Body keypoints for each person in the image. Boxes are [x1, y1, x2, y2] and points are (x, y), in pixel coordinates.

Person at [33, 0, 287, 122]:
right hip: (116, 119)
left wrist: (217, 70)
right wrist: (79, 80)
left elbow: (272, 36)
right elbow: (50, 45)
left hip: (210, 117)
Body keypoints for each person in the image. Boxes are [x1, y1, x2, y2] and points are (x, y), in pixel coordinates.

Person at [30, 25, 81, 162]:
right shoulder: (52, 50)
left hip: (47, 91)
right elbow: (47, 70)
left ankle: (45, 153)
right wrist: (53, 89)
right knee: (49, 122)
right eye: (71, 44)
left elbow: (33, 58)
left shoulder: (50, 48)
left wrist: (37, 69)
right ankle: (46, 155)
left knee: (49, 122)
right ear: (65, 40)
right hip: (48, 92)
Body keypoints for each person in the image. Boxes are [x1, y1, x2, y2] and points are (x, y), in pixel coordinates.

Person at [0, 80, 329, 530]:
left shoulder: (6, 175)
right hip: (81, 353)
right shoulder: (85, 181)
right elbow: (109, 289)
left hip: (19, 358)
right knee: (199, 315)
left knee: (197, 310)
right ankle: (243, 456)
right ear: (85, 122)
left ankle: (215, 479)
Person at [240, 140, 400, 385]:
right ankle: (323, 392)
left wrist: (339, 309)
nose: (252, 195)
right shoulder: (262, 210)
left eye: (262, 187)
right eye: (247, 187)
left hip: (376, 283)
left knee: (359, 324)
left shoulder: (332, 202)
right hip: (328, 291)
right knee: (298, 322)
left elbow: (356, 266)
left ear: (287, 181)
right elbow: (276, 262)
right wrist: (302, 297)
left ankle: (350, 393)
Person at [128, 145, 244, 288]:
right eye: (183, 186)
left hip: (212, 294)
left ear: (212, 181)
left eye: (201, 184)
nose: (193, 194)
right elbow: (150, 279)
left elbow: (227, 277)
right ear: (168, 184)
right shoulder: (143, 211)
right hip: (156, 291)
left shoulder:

^^^^

● Problem
Each line from the one containing "left elbow: (272, 36)" to the final line of the entries above must be returned exactly, and no other line may appear.

● Answer to this problem
left elbow: (272, 36)
right elbow: (50, 45)
left hip: (210, 117)
Body keypoints for each person in the image. Boxes are [x1, y1, x2, y2] and points are (x, y), in pixel coordinates.

Person at [30, 25, 81, 162]:
right shoulder: (52, 50)
left hip: (47, 91)
right elbow: (47, 70)
left ankle: (45, 153)
right wrist: (53, 89)
right knee: (49, 122)
right eye: (71, 44)
left elbow: (33, 58)
left shoulder: (50, 48)
left wrist: (37, 69)
right ankle: (46, 155)
left knee: (49, 122)
right ear: (65, 40)
right hip: (48, 92)
Body keypoints for each person in the image. Boxes are [x1, y1, x2, y2] and points are (x, y), in pixel coordinates.

Person at [0, 80, 329, 530]:
left shoulder: (6, 175)
right hip: (81, 353)
right shoulder: (85, 181)
right elbow: (109, 289)
left hip: (19, 358)
right knee: (199, 315)
left knee: (197, 310)
right ankle: (243, 456)
right ear: (85, 122)
left ankle: (215, 479)
Person at [240, 140, 400, 385]:
right ankle: (323, 392)
left wrist: (339, 309)
nose: (252, 195)
right shoulder: (262, 210)
left eye: (262, 187)
right eye: (247, 187)
left hip: (376, 283)
left knee: (359, 324)
left shoulder: (332, 202)
right hip: (328, 291)
right knee: (298, 322)
left elbow: (356, 266)
left ear: (287, 181)
right elbow: (276, 262)
right wrist: (302, 297)
left ankle: (350, 393)
Person at [128, 145, 244, 288]:
right eye: (183, 186)
left hip: (212, 294)
left ear: (212, 181)
left eye: (201, 184)
nose: (193, 194)
right elbow: (150, 279)
left elbow: (227, 277)
right ear: (168, 184)
right shoulder: (143, 211)
right hip: (156, 291)
left shoulder:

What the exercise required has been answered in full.